DHAKA: Politics in Bangladesh took a new turn with the emergence of the new opposition parties' alliance “Jatiya Oikya Front” or the National Unity Front.
The alliance forged amid four political parties singles out the Bikolpo Dhara Bangladesh party of Dr. Badruddoja Chowdhury.
Bangladesh Nationalist Party (BNP), the largest political opposition of the country, is also part of the National Unity Front led by eminent jurist Dr. Kamal Hossain.
The BNP, the core partner of the alliance, terms the process a “strategic” move and invites all political parties to join under the umbrella of the National Unity Front to hold a “credible election and change the present regime.”
In order to hold a free, fair and inclusive general election the alliance has put forward its seven-point demand, which includes the dissolution of the parliament after the resignation of the incumbent government and a formation of a nonpartisan election period government through mutual consultations with all political parties. The demand also includes ensuring a level playing field for all the parties, reformation of the present Election Commission, and deployment of the army with magistracy power during the election period.
The alliance has declared its 11-point agenda, asserting its determination with a view to establishing good governance by bringing a balance of power in parliament and government to build a Bangladesh with the spirit of the Liberation War to end the "authoritarian regime," and decentralize the administration.
Shortly after the emergence of the new alliance on Saturday, Dr. Chowdhury, president of the BDB, said his party would not join the coalition so it can help the BNP to form the next government.
Justifying the decision to leave the alliance, Mahi B. Chowdhury, Joint Secretary General of the BDB, said: “In the name of unity, an anti-state conspiracy is going on and we can’t be a part of it.”
The split at the outset of the new alliance reveals a conflict of interest among the political groups which created concern among the political observers of the country.
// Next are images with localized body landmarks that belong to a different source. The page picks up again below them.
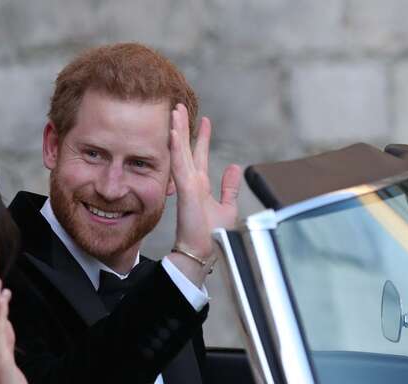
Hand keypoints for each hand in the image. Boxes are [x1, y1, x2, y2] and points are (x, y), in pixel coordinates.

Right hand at [168, 104, 241, 282]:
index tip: (204, 120)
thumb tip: (234, 167)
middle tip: (179, 106)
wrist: (202, 252)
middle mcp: (192, 182)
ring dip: (177, 131)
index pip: (199, 155)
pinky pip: (180, 164)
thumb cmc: (212, 236)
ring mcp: (187, 185)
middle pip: (186, 148)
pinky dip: (176, 148)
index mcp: (200, 185)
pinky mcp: (186, 190)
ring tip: (174, 111)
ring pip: (180, 152)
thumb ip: (229, 187)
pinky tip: (173, 132)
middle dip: (183, 127)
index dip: (201, 137)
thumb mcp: (227, 207)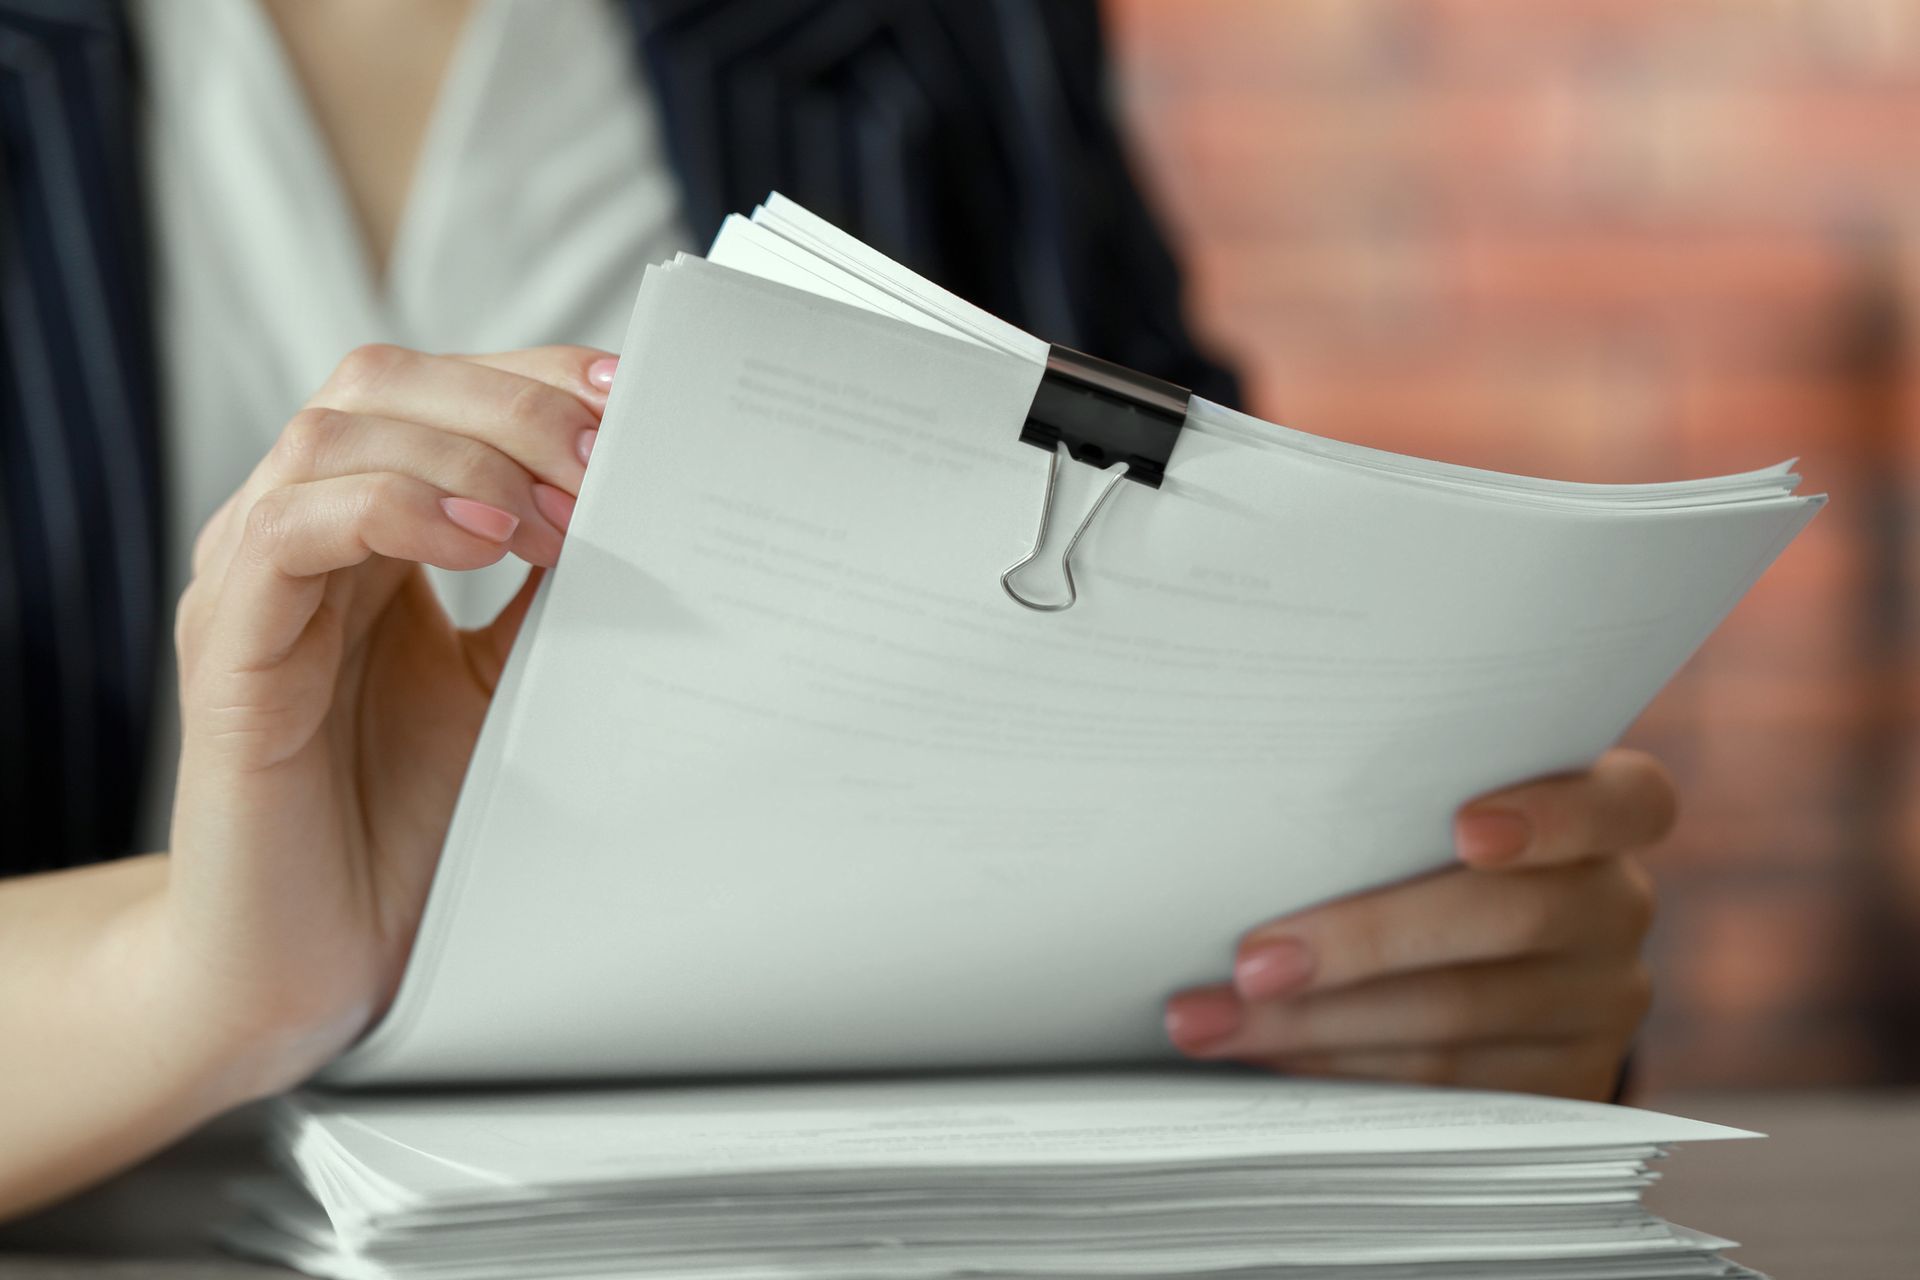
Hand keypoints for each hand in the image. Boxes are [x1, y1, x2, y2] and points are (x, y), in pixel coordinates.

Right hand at [140, 343, 616, 1100]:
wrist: (313, 964)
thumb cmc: (410, 827)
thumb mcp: (512, 688)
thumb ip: (556, 597)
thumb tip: (655, 506)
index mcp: (367, 533)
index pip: (437, 394)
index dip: (531, 377)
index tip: (632, 393)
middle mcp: (300, 537)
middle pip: (385, 386)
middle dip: (512, 402)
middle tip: (610, 452)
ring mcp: (254, 585)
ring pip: (336, 435)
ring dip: (467, 454)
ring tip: (562, 512)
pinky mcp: (230, 651)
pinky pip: (290, 532)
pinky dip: (393, 510)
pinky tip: (485, 545)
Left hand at [1163, 749, 1674, 1099]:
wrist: (1480, 953)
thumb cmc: (1420, 845)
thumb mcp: (1423, 808)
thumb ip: (1386, 805)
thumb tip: (1244, 823)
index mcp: (1606, 815)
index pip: (1628, 803)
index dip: (1554, 816)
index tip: (1466, 831)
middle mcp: (1615, 907)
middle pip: (1508, 920)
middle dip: (1363, 942)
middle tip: (1251, 963)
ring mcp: (1597, 1004)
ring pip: (1458, 1017)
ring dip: (1316, 1023)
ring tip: (1211, 1020)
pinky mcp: (1557, 1085)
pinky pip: (1442, 1086)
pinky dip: (1338, 1067)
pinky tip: (1262, 1053)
Advocate Ahmed Azam Khan, vice chairperson of the BNP, told Arab News: “The activities of this united platform will lead the country to hold a credible election.”
The BNP heads another political alliance of 20 small parties including Jamat-e-Islami Bangladesh, which opposed the county’s independence during the Liberation War of 1971.
“In the new alliance, the BNP has joined as a single political entity and has no relationship with our previous alliances and politics,” added Khan.
Initially, there was a strong voice among the initiators of the National Unity Front demanding that the BNP discard its long-term political ally Jamat-e-Islami to float with the alliance, although the BNP has not yet declared anything officially in this regard.
Political analysts and experts consider this alliance a way of consolidating the opposition’s strength to win the election race.
“I don’t see anything wrong here. Such type of alliances were seen in many countries before the election. What this alliance will ultimately achieve and how they determine the election road map will become clearer in the next few weeks when the election schedule is declared by the election commission,” said Naimul Islam Khan, a veteran journalist and editor of Bangla Daily Amader Notun Shomoy.
“However we still don’t know the election strategy of the ruling Awami League party. But definitely the emergence of the new political alliance is a significant inclusion in the country’s election race,” Khan added.
He said the success of the alliance will mostly depend on how the BNP can attract the sympathy of the “floating voters” and encash it during the vote.
Professor A. S. M. Amanullah, a professor at Dhaka University, told Arab News: “Apart from BNP, the small-print parties of the alliance have very little impact on the country’s political arena. If they can run together with the BNP alliance successfully, it will definitely empower them in the election and get them good bargaining in the political field.”
However, he is still doubtful about the “sustainability” of this new alliance.
“Since the leaders from varied opinions formed this alliance, it will be very difficult to hold it under one umbrella. But if they sustain for a longer period, they will definitely turn up as a strong competitor for the Awami League in the forthcoming elections,” Amanullah said.